27 Feb 2019

A Legal Threat and an Attempted Cover Up Of the Exploitation of the Freemius Authenticated Option Update Vulnerability

Yesterday we covered an authenticated option update vulnerability that looks like it was already being exploited in a third-party library, Freemius, which is included with many WordPress plugins. We had also reviewed the 1,000 most popular WordPress plugins to check if they used a vulnerable version of that library and notified the developers of impacted plugins. The response we have gotten from them and the developer of the library has been rather troubling.

Take this message we got from the developer of a security plugin of all things:

Your analysis is incorrect, the vulnerability was patched in Freemius 2.2.3 and [plugin named redacted] has been using 2.2.3 since Monday.

Publishing incorrect information that is commercially damaging may result in legal action.

Someone involved in the security industry throwing around legal threats like that is kind of incredible. The reality here was that vulnerability was fixed in version 2.2.4 and we had actually manually tested out the plugin to see if it was vulnerable (we had originally assumed the plugin was fixed since it had just been updated).

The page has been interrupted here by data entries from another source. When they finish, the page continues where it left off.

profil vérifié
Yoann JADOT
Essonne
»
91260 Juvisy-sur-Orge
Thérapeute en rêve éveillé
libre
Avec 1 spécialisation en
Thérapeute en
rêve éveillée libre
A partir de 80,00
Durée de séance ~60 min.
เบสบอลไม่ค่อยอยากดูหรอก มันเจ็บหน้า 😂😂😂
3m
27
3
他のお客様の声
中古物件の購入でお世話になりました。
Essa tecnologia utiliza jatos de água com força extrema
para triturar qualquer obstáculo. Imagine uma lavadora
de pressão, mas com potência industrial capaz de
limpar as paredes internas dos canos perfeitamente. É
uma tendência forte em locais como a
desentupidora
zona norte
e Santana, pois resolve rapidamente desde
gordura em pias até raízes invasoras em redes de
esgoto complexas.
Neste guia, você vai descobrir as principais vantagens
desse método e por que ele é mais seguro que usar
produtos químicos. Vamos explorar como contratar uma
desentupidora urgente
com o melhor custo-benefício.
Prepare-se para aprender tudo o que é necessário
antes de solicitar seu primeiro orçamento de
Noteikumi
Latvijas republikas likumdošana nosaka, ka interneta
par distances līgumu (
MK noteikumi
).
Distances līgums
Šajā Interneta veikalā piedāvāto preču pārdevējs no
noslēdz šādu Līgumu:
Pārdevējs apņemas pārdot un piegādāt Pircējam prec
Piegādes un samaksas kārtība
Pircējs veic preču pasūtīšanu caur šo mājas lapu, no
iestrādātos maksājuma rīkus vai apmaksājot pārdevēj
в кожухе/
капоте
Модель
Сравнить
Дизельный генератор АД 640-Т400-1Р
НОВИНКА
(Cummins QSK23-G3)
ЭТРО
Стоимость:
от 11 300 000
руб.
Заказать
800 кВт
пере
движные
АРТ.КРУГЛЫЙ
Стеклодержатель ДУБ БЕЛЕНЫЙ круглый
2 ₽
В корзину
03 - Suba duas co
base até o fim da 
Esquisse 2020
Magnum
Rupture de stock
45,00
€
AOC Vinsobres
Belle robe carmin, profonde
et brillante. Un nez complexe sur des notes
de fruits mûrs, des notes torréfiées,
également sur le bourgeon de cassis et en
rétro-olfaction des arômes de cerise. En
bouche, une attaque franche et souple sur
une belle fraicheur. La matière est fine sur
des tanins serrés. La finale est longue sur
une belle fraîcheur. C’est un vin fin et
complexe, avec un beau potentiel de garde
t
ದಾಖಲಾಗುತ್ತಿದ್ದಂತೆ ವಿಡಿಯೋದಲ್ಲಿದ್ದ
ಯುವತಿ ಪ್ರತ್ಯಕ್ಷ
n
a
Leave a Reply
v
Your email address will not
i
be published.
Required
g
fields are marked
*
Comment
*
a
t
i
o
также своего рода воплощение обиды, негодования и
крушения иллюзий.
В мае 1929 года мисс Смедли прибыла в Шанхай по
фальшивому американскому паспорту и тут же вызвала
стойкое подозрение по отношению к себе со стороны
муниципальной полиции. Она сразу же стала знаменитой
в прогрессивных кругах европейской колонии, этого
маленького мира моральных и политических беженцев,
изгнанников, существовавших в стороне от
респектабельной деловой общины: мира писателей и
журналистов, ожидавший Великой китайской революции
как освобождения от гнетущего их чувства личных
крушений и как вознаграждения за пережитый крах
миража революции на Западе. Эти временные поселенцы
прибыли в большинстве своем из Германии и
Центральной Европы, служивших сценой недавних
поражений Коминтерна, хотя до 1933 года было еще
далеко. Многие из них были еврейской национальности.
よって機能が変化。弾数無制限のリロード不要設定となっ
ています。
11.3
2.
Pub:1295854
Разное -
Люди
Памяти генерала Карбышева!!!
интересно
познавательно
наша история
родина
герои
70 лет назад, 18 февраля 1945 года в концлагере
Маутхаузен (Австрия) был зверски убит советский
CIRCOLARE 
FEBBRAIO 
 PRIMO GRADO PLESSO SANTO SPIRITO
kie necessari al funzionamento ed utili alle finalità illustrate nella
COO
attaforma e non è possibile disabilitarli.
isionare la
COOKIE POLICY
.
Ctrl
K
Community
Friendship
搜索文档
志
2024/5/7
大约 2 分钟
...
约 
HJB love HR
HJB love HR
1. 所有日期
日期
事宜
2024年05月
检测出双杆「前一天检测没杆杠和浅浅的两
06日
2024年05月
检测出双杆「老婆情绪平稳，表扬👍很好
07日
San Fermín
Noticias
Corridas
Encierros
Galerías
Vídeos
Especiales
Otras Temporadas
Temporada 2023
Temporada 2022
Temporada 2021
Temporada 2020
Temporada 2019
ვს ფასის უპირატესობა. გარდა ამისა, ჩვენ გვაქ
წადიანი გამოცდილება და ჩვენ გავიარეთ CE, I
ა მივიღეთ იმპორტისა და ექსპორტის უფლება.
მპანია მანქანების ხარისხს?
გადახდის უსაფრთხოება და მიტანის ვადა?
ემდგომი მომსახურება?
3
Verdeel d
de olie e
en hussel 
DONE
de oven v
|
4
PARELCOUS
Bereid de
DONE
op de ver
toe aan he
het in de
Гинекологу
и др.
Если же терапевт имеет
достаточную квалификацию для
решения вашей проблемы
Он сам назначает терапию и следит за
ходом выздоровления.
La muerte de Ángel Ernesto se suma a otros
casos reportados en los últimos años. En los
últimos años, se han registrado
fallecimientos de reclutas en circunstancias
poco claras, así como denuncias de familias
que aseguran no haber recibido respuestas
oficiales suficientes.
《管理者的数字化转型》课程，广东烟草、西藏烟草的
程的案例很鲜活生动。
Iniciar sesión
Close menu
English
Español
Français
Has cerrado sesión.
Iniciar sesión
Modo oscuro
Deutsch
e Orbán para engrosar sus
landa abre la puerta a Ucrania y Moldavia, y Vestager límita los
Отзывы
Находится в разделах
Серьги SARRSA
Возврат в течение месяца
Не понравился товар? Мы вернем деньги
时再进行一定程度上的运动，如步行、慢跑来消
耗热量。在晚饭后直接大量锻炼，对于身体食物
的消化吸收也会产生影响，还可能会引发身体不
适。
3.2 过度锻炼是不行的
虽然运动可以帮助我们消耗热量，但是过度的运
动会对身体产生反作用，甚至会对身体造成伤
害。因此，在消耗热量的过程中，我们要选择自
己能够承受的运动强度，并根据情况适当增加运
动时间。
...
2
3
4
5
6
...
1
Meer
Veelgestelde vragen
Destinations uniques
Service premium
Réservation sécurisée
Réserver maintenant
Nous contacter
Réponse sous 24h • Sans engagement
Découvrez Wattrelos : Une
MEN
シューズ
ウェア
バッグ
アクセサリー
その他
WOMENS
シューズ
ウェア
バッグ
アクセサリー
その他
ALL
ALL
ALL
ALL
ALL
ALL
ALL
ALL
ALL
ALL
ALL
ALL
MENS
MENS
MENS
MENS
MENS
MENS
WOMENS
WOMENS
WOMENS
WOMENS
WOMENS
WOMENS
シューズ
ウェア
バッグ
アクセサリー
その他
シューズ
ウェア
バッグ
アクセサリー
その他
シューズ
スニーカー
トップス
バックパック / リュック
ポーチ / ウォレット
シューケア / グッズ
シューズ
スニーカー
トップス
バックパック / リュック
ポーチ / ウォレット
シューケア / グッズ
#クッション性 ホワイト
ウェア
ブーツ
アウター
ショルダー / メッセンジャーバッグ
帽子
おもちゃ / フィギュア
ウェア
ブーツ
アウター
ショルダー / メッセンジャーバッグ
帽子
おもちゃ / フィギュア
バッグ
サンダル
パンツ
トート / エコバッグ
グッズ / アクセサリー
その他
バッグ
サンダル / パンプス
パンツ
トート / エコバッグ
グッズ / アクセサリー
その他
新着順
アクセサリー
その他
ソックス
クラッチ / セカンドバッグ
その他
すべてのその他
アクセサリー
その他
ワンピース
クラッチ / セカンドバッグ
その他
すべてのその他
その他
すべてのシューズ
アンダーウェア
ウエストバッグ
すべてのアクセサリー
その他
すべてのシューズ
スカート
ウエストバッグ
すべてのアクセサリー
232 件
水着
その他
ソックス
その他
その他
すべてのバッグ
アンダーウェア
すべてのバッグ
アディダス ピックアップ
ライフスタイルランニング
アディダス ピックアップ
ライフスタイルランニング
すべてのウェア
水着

In further communication the developer apologized and explained that the developer of Freemius had yet to update the copy of the library on Packagist so they thought they had updated to the fixed version, while they stated that library had now been updated on Packagist, it doesn’t appear to have.

When the developer of that plugin fixed it, the changlog entry reads “minor improvement”, which doesn’t seem accurate.

At least that developer had thought they had already had fixed the issue, here is developer of two plugins with 100,000+ installs each that still hasn’t fixed them:

Please can you remove your post so that it is not public : https://www.pluginvulnerabilities.com/2019/02/26/hackers-are-probably-already-exploiting-this-authenticated-option-update-vulnerability-just-fixed-in-freemius/

You are basically showing hackers which plugins are vulnerable and how to exploit it. I think it is very unethical and also irresponsible for you to do this.

We have updated the plugins and will be releasing an update tonight, but I would appreciate it if you removed your post.

It is interesting that warning people if they are vulnerable to a vulnerability that looks like it is already being exploited is “unethical and also irresponsible”, while not quickly updating a plugin you know is being exploited is okay. The proof of concept we provided didn’t tell anyone something that was hard to figure out on their own and it allows easily checking a plugin is vulnerable, like the security plugin mentioned before that wasn’t actually fixed.

That brings us to the developer of the library who contacted us with this message:

Yesterday you disclosed a security vulnerability in our SDK:

Hackers Are Probably Already Exploiting This Authenticated Option Update Vulnerability Just Fixed in Freemius

I appreciate what you do for the community and reporting security issues is very important. That said, it has to be done responsibly. We just discovered the issue on the 25th and notified the developers right away. Please unpublish the post for at least 30 days, giving enough time for all the developers and their users to update.

Later on, I’m happy to also send you a quote or answer some questions on the record. But let’s coordinate it so we’ll be in sync.

I would appreciate if you get back to me asap.

It is hard to believe they wanted us to keep quiet for 30 days that a vulnerability is already being exploited. There is a fairly obvious problem with that that we were able to figure things out without it being responsibly disclosed and if we could then it would be very bad to assume that those with bad intentions would not being doing the same type of monitoring and figuring this out as well. Part of what makes this so odd is that the developer had publicly mentioned the vulnerability when they fixed it “[debug] [security] [fix] [major] Restrict the options update to admin…s and only to the SDK’s options (starting with ‘fs_’).”

The developer also would seem to not “appreciate what you do for the community” because they don’t seem to be aware of us at all since they go on to say they are “happy to also send you a quote or answer some questions on the record”, which would be something you would say to a news outlet, not a security company.

If the developer had wanted to be responsible they would have had the library’s code reviewed for security issues some time ago.